Segment Open
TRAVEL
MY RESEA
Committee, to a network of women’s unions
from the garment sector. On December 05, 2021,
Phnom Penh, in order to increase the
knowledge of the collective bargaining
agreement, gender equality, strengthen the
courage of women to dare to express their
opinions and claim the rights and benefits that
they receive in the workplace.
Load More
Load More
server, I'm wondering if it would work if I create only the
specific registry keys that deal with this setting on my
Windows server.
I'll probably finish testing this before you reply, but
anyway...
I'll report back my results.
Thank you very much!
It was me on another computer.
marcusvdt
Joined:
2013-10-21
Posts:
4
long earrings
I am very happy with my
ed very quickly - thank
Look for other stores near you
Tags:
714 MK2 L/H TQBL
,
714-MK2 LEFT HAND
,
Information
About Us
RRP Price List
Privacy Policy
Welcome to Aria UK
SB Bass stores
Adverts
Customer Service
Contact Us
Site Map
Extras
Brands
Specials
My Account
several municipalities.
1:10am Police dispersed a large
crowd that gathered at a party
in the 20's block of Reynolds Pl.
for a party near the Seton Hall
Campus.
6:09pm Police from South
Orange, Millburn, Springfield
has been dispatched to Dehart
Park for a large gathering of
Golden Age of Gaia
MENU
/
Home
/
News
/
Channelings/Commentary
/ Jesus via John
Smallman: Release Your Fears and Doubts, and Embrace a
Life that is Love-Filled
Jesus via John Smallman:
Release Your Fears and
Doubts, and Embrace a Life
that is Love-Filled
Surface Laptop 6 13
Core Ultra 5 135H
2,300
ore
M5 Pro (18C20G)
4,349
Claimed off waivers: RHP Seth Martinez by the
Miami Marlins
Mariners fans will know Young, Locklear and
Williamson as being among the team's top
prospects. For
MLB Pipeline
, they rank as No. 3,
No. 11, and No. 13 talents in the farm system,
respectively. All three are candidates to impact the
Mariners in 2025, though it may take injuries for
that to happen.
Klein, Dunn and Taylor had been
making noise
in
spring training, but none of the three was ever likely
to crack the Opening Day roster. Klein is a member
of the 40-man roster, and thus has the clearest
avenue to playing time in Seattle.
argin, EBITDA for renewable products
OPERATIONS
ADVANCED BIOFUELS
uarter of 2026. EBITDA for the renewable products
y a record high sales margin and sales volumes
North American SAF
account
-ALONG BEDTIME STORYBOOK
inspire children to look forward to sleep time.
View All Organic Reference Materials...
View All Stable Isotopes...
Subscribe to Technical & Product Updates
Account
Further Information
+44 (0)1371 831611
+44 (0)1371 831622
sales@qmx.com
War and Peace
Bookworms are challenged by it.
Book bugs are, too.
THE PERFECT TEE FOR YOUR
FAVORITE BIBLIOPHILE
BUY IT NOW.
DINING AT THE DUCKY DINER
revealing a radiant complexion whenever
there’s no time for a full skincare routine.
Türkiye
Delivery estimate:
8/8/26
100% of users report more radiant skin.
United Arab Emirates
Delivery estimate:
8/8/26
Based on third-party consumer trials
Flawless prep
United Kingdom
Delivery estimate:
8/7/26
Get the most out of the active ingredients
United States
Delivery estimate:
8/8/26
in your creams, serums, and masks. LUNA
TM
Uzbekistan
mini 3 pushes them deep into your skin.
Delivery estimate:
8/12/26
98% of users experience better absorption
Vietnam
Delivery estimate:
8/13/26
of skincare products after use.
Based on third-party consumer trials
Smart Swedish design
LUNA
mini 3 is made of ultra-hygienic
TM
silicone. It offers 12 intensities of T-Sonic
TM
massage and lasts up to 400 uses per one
Segment Closed
Only an exact copy of the entries above will do.

TRAVEL
MY RESEA
Committee, to a network of women’s unions
from the garment sector. On December 05, 2021,
Phnom Penh, in order to increase the
knowledge of the collective bargaining
agreement, gender equality, strengthen the
courage of women to dare to express their
opinions and claim the rights and benefits that
they receive in the workplace.
Load More
Load More
server, I'm wondering if it would work if I create only the
specific registry keys that deal with this setting on my
Windows server.
I'll probably finish testing this before you reply, but
anyway...
I'll report back my results.
Thank you very much!
It was me on another computer.
marcusvdt
Joined:
2013-10-21
Posts:
4
long earrings
I am very happy with my
ed very quickly - thank
Look for other stores near you
Tags:
714 MK2 L/H TQBL
,
714-MK2 LEFT HAND
,
Information
About Us
RRP Price List
Privacy Policy
Welcome to Aria UK
SB Bass stores
Adverts
Customer Service
Contact Us
Site Map
Extras
Brands
Specials
My Account
several municipalities.
1:10am Police dispersed a large
crowd that gathered at a party
in the 20's block of Reynolds Pl.
for a party near the Seton Hall
Campus.
6:09pm Police from South
Orange, Millburn, Springfield
has been dispatched to Dehart
Park for a large gathering of
Golden Age of Gaia
MENU
/
Home
/
News
/
Channelings/Commentary
/ Jesus via John
Smallman: Release Your Fears and Doubts, and Embrace a
Life that is Love-Filled
Jesus via John Smallman:
Release Your Fears and
Doubts, and Embrace a Life
that is Love-Filled
Surface Laptop 6 13
Core Ultra 5 135H
2,300
ore
M5 Pro (18C20G)
4,349
Claimed off waivers: RHP Seth Martinez by the
Miami Marlins
Mariners fans will know Young, Locklear and
Williamson as being among the team's top
prospects. For
MLB Pipeline
, they rank as No. 3,
No. 11, and No. 13 talents in the farm system,
respectively. All three are candidates to impact the
Mariners in 2025, though it may take injuries for
that to happen.
Klein, Dunn and Taylor had been
making noise
in
spring training, but none of the three was ever likely
to crack the Opening Day roster. Klein is a member
of the 40-man roster, and thus has the clearest
avenue to playing time in Seattle.
argin, EBITDA for renewable products
OPERATIONS
ADVANCED BIOFUELS
uarter of 2026. EBITDA for the renewable products
y a record high sales margin and sales volumes
North American SAF
account
-ALONG BEDTIME STORYBOOK
inspire children to look forward to sleep time.
View All Organic Reference Materials...
View All Stable Isotopes...
Subscribe to Technical & Product Updates
Account
Further Information
+44 (0)1371 831611
+44 (0)1371 831622
sales@qmx.com
War and Peace
Bookworms are challenged by it.
Book bugs are, too.
THE PERFECT TEE FOR YOUR
FAVORITE BIBLIOPHILE
BUY IT NOW.
DINING AT THE DUCKY DINER
revealing a radiant complexion whenever
there’s no time for a full skincare routine.
Türkiye
Delivery estimate:
8/8/26
100% of users report more radiant skin.
United Arab Emirates
Delivery estimate:
8/8/26
Based on third-party consumer trials
Flawless prep
United Kingdom
Delivery estimate:
8/7/26
Get the most out of the active ingredients
United States
Delivery estimate:
8/8/26
in your creams, serums, and masks. LUNA
TM
Uzbekistan
mini 3 pushes them deep into your skin.
Delivery estimate:
8/12/26
98% of users experience better absorption
Vietnam
Delivery estimate:
8/13/26
of skincare products after use.
Based on third-party consumer trials
Smart Swedish design
LUNA
mini 3 is made of ultra-hygienic
TM
silicone. It offers 12 intensities of T-Sonic
TM
massage and lasts up to 400 uses per one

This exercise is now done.